Laporan Investing tunjukkan, rupiah terdepresiasi ke posisi 14.352,5 dari tempat sebelumnya 14.295 per dolar AS. Pergerakan gerakan harian rupiah tertera 14.300-14.355 dengan posisi dalam sesi pembuka di 14.300 per dolar AS.
Berdasar pada laporan Jakarta Interbank Spot Dollar Rate Jisdor Bank Indonesia, rupiah melemah 33 point jadi 14.338 per dolar AS dari mulanya 14.305 per dolar AS.
Rupiah masih punya potensi melemah pada dolar AS sesudah daerah resistensi pertama USDIDR di 14.340 dilintasi, buka kesempatan semakin besar buat USDIDR untuk bergerak ke daerah resistensi yang lain di 14.380 serta 14.410.
Kecemasan akan berlangsungnya perang dagang antara AS serta China masih jadi pendorong pasar masuk ke asset safe haven. Ini kelihatan dari penguatan harga emas serta yen Jepang pada dolar AS.

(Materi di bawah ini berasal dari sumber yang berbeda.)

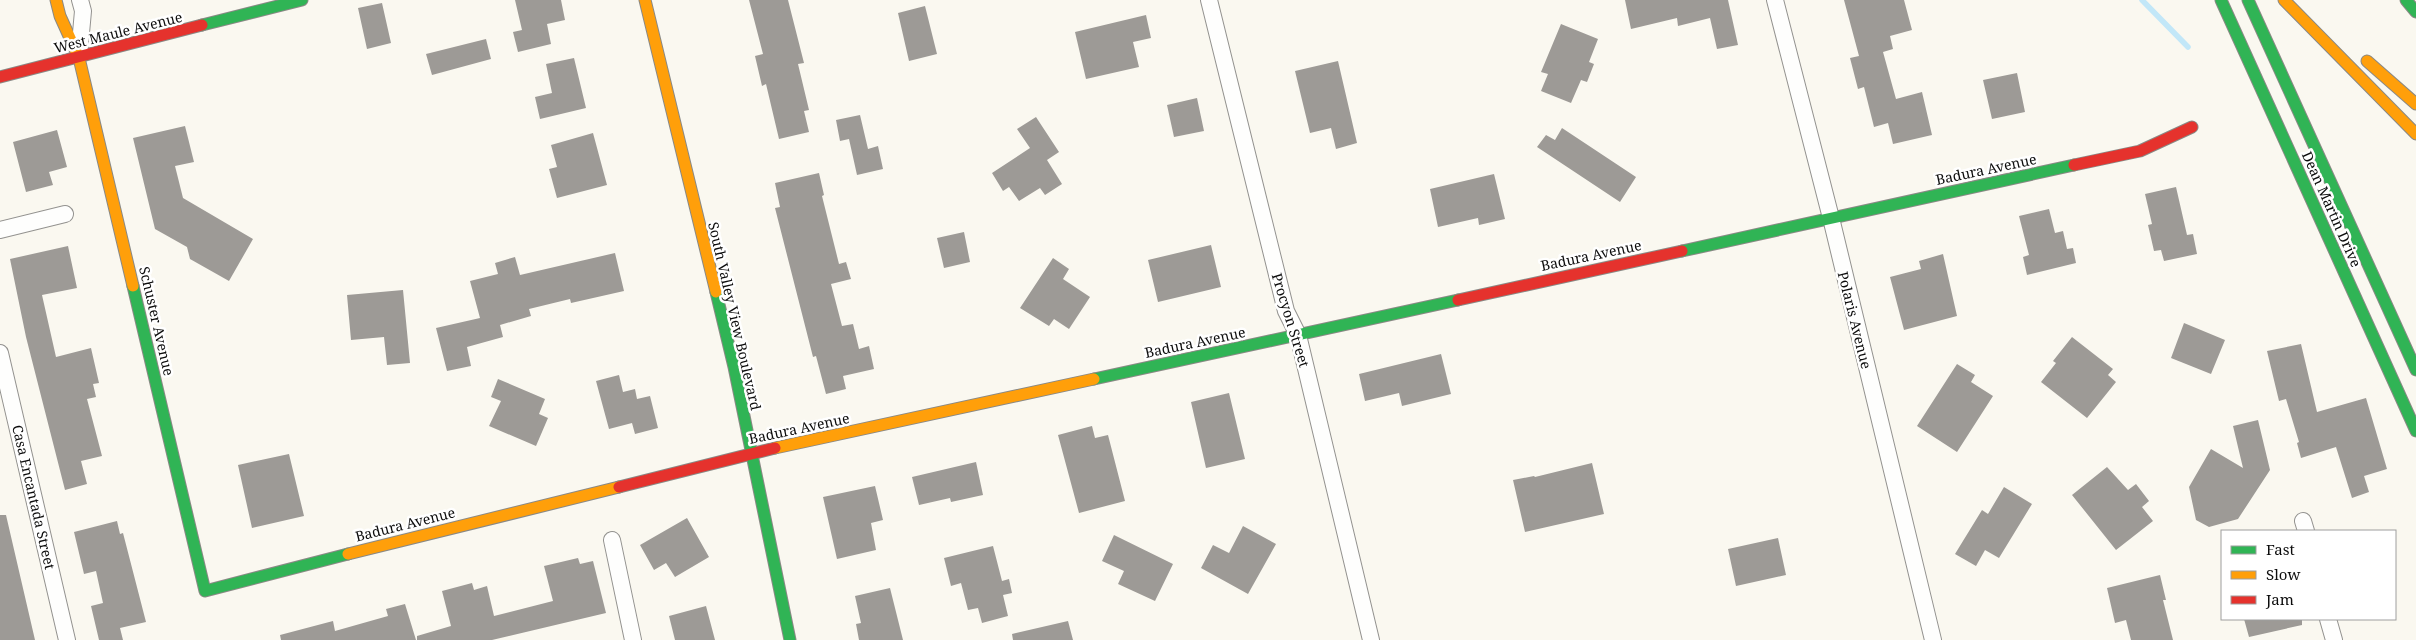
<svg xmlns="http://www.w3.org/2000/svg" width="2416" height="640" font-family="'Noto Serif',serif">
<style>
.lines{fill:none;stroke-linecap:round;stroke-linejoin:round}
.stream{stroke:#c2e7f8;stroke-width:5.5}
.building{fill:#9d9a96}
.street-casing{stroke:#93928f;stroke-width:18}
.fast-casing{stroke:#8a8985;stroke-width:13}
.slow-casing{stroke:#8a8985;stroke-width:13}
.jam-casing{stroke:#8a8985;stroke-width:13}
.street{stroke:#fefefd;stroke-width:16}
.fast{stroke:#30b455;stroke-width:11}
.slow{stroke:#ff9f0a;stroke-width:11}
.jam{stroke:#e5322d;stroke-width:11}
.labels{text-anchor:middle;dominant-baseline:central;stroke-width:5;stroke-linejoin:round;paint-order:stroke}
.street-label{font-size:14px;fill:#0c0c0c;stroke:#fff}
</style>
<rect width="100%" height="100%" fill="#faf8f0"/>
<g class="lines">
<path class="stream" d="M2142,0L2188,47"/>
</g>
<path class="building" d="M515,0H561L565,20L547,24L551,44L518,52L513,32L522,30Z
M749,0H788L804,63L798,64L809,110L804,111L809,132L779,139L766,84L762,86L755,56L763,54Z
M1625,0H1728L1738,45L1717,49L1710,18L1678,26L1677,18L1631,29Z
M1844,0H1904L1912,30L1890,36L1893,49L1883,52L1896,99L1922,92L1932,135L1893,144L1888,123L1874,127L1864,87L1858,89L1850,58L1859,56Z
M382,3L391,43L367,49L358,8Z
M925,6L937,54L909,61L898,13Z
M1146,15L1151,38L1133,42L1139,67L1086,79L1075,32Z
M1561,24L1598,39L1589,62L1594,64L1587,82L1581,80L1571,103L1541,91L1548,74L1541,72Z
M486,39L491,59L432,75L426,54Z
M574,58L586,108L540,119L535,97L552,93L546,64Z
M1338,61L1357,143L1336,149L1331,128L1310,133L1295,71Z
M2017,73L2025,112L1992,119L1983,80Z
M1197,98L1204,131L1174,137L1167,105Z
M860,115L868,149L878,146L883,169L857,175L849,139L840,141L836,120Z
M1036,117L1059,152L1047,160L1062,184L1045,195L1040,188L1019,201L1009,187L1003,191L992,173L1030,148L1017,129Z
M185,126L194,162L175,166L183,198L253,239L229,281L190,259L187,247L155,229L133,138Z
M1562,128L1636,177L1620,202L1537,147L1546,135L1555,140Z
M57,130L67,167L49,172L53,185L26,192L13,142Z
M593,133L607,185L557,198L549,169L557,167L551,145Z
M819,173L824,195L822,196L839,264L846,262L851,279L831,284L842,326L853,324L859,349L869,346L874,369L843,376L846,389L826,394L816,356L813,357L775,208L780,207L775,183Z
M1494,174L1505,219L1479,225L1478,218L1438,227L1430,189Z
M2176,187L2187,235L2193,234L2197,254L2164,261L2161,250L2154,251L2148,225L2152,224L2145,194Z
M2049,209L2055,233L2063,231L2067,249L2073,248L2076,263L2027,275L2023,257L2029,255L2019,216Z
M964,232L970,262L944,268L937,238Z
M1211,245L1221,287L1158,302L1148,260Z
M68,246L77,288L42,295L56,357L91,348L99,383L93,384L96,397L87,399L102,456L81,461L87,484L65,490L26,337L10,259Z
M615,253L624,291L571,303L570,299L529,309L531,316L500,325L503,337L467,347L471,366L447,371L436,328L480,318L470,281L498,274L495,263L515,257L520,275Z
M1943,254L1957,316L1904,330L1890,277L1921,269L1919,261Z
M1053,258L1069,269L1063,279L1090,297L1069,329L1054,319L1049,326L1020,308Z
M403,290L410,363L387,365L384,337L351,340L347,295Z
M2184,323L2225,340L2211,374L2171,358Z
M2072,337L2113,369L2108,375L2116,382L2087,418L2041,382L2056,363L2053,361Z
M2301,344L2317,412L2366,398L2387,469L2364,476L2369,492L2352,498L2336,447L2301,458L2297,443L2299,442L2286,399L2279,401L2267,351Z
M1441,354L1451,394L1402,406L1399,393L1365,401L1359,374Z
M1957,364L1975,375L1971,382L1993,396L1957,452L1917,426Z
M619,375L623,392L635,389L637,399L650,396L658,428L635,434L632,423L609,429L596,381Z
M498,379L545,399L539,414L548,418L536,446L489,426L501,401L491,397Z
M1229,393L1245,459L1206,468L1191,402Z
M2258,420L2270,470L2238,519L2209,527L2196,520L2189,487L2211,449L2243,468L2233,426Z
M1092,426L1095,438L1108,435L1125,501L1079,513L1058,435Z
M289,454L304,516L252,528L238,465Z
M976,462L983,495L951,502L950,498L919,505L912,477Z
M1592,463L1604,514L1525,532L1513,480L1534,476L1535,477Z
M2107,467L2128,490L2136,484L2149,501L2142,507L2153,521L2116,550L2072,495Z
M875,486L883,520L871,523L876,550L837,559L823,497Z
M2004,487L2032,504L1999,558L1985,550L1976,566L1955,554L1982,510L1988,514Z
M0,515H6L35,640H0Z
M687,518L709,557L675,577L666,563L654,570L640,545Z
M117,521L120,534L123,533L146,622L120,628L123,640H99L91,606L103,603L96,571L84,574L74,532Z
M1243,526L1276,544L1248,594L1201,568L1213,545L1229,553Z
M1114,535L1173,564L1155,601L1118,584L1124,571L1102,561Z
M1778,538L1786,575L1736,586L1728,549Z
M993,546L1002,581L1009,579L1012,593L1003,595L1008,616L982,623L978,608L968,610L961,583L951,586L944,558Z
M578,558L580,564L593,561L606,613L492,640H417V636L451,626L442,591L472,583L474,590L487,586L494,616L553,601L544,566Z
M2160,575L2166,600H2163L2173,640H2131L2126,620L2115,623L2107,588Z
M890,588L903,640H859L856,624L861,623L855,596Z
M405,604L416,640H281L280,635L333,621L335,631L388,616L386,609Z
M706,606L715,640H675L669,616Z
M2244,619H2302V625L2249,637Z
M1068,621L1073,640H1013L1012,634Z"/>
<g class="lines">
<defs>
<path id="street" d="M1209,0L1286,311L1298,335L1371,640
M1775,0L1831,218L1933,640
M79,55L83,11L80,0
M0,230L65,214
M0,353L67,640
M2303,521L2306,531
M612,540L633,640
M2328,619L2334,640"/>
<path id="fast" d="M2221,0L2416,431
M2248,0L2416,370
M2406,0L2416,12
M202,25L302,0
M1682,251L2074,165
M133,286L205,591L348,554
M716,292L734,367L790,640
M1094,379L1458,300"/>
<path id="slow" d="M56,0L60,16L79,58L133,286
M645,0L716,292
M2284,0L2416,134
M2367,61L2416,104
M775,448L1094,379
M348,554L619,487"/>
<path id="jam" d="M0,77L202,25
M2074,165L2140,151L2192,127
M1458,300L1682,251
M619,487L775,448"/>
</defs>
<use href="#street" class="street-casing"/>
<use href="#fast" class="fast-casing"/>
<use href="#slow" class="slow-casing"/>
<use href="#jam" class="jam-casing"/>
<use href="#street" class="street"/>
<use href="#fast" class="fast"/>
<use href="#slow" class="slow"/>
<use href="#jam" class="jam"/>
</g>
<g class="labels">
<g class="street-label">
<text transform="translate(118 32) rotate(-14)">West Maule Avenue</text>
<text transform="translate(1986 169) rotate(-12)">Badura Avenue</text>
<text transform="translate(2332 209) rotate(66)">Dean Martin Drive</text>
<text transform="translate(1591 255) rotate(-12)">Badura Avenue</text>
<text transform="translate(735 316) rotate(77)">South Valley View Boulevard</text>
<text transform="translate(1291 320) rotate(73)">Procyon Street</text>
<text transform="translate(1855 320) rotate(76)">Polaris Avenue</text>
<text transform="translate(157 321) rotate(77)">Schuster Avenue</text>
<text transform="translate(1195 342) rotate(-12)">Badura Avenue</text>
<text transform="translate(799 428) rotate(-12)">Badura Avenue</text>
<text transform="translate(34 497) rotate(77)">Casa Encantada Street</text>
<text transform="translate(405 524) rotate(-14)">Badura Avenue</text>
</g>
</g>
<rect x="2221" y="530" width="175" height="90" fill="#ffffff" stroke="#9e9e9e"/>
<rect x="2231" y="546" width="25" height="8" fill="#30b455" stroke="#9e9e9e"/>
<text x="2266" y="555" font-size="15" fill="#0c0c0c">Fast</text>
<rect x="2231" y="571" width="25" height="8" fill="#ff9f0a" stroke="#9e9e9e"/>
<text x="2266" y="580" font-size="15" fill="#0c0c0c">Slow</text>
<rect x="2231" y="596" width="25" height="8" fill="#e5322d" stroke="#9e9e9e"/>
<text x="2266" y="605" font-size="15" fill="#0c0c0c">Jam</text>
</svg>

Oleh karenanya rupiah punya potensi tertekan kembali pada dolar AS. Launching data perdagangan China periode April 2019 yang surplusnya menyusut tempo hari jadi unsur penekan rupiah.
Disamping bawah, zone 14.340-14.310 sekarang menjadi satu dukungan penting. Tanpa ada penetrasi kuat ke bawah zone itu, atau dingkatnya dibawah 14.300, karena itu USDIDR lebih condong mengarah atas.